Copies of all lines that contain "nuclear" are needed; take them from the data below.

**GIVEN DATA:**
────────────────────────────────────────

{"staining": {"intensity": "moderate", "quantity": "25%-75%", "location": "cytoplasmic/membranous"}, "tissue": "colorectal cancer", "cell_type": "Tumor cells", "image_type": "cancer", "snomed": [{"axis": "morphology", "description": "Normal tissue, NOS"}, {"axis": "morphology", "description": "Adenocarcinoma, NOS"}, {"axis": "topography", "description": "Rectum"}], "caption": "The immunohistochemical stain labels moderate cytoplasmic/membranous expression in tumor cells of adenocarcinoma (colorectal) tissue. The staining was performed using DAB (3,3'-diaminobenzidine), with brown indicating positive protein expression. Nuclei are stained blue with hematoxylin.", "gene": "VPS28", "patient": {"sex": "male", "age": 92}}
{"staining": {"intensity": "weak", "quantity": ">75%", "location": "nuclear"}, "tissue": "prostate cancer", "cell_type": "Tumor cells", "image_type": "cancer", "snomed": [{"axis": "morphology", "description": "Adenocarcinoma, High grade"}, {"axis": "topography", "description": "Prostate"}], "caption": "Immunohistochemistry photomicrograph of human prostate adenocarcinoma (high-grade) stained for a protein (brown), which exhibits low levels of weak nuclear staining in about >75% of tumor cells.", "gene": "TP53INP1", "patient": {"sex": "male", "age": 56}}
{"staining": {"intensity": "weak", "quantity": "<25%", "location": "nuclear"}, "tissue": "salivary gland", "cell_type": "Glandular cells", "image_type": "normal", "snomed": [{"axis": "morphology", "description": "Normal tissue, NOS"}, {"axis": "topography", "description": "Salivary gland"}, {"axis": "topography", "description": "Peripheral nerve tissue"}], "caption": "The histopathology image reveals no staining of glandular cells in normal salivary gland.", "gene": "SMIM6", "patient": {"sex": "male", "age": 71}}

────────────────────────────────────────

**SOLUTION FOR THIS EXERCISE:**
{"staining": {"intensity": "weak", "quantity": ">75%", "location": "nuclear"}, "tissue": "prostate cancer", "cell_type": "Tumor cells", "image_type": "cancer", "snomed": [{"axis": "morphology", "description": "Adenocarcinoma, High grade"}, {"axis": "topography", "description": "Prostate"}], "caption": "Immunohistochemistry photomicrograph of human prostate adenocarcinoma (high-grade) stained for a protein (brown), which exhibits low levels of weak nuclear staining in about >75% of tumor cells.", "gene": "TP53INP1", "patient": {"sex": "male", "age": 56}}
{"staining": {"intensity": "weak", "quantity": "<25%", "location": "nuclear"}, "tissue": "salivary gland", "cell_type": "Glandular cells", "image_type": "normal", "snomed": [{"axis": "morphology", "description": "Normal tissue, NOS"}, {"axis": "topography", "description": "Salivary gland"}, {"axis": "topography", "description": "Peripheral nerve tissue"}], "caption": "The histopathology image reveals no staining of glandular cells in normal salivary gland.", "gene": "SMIM6", "patient": {"sex": "male", "age": 71}}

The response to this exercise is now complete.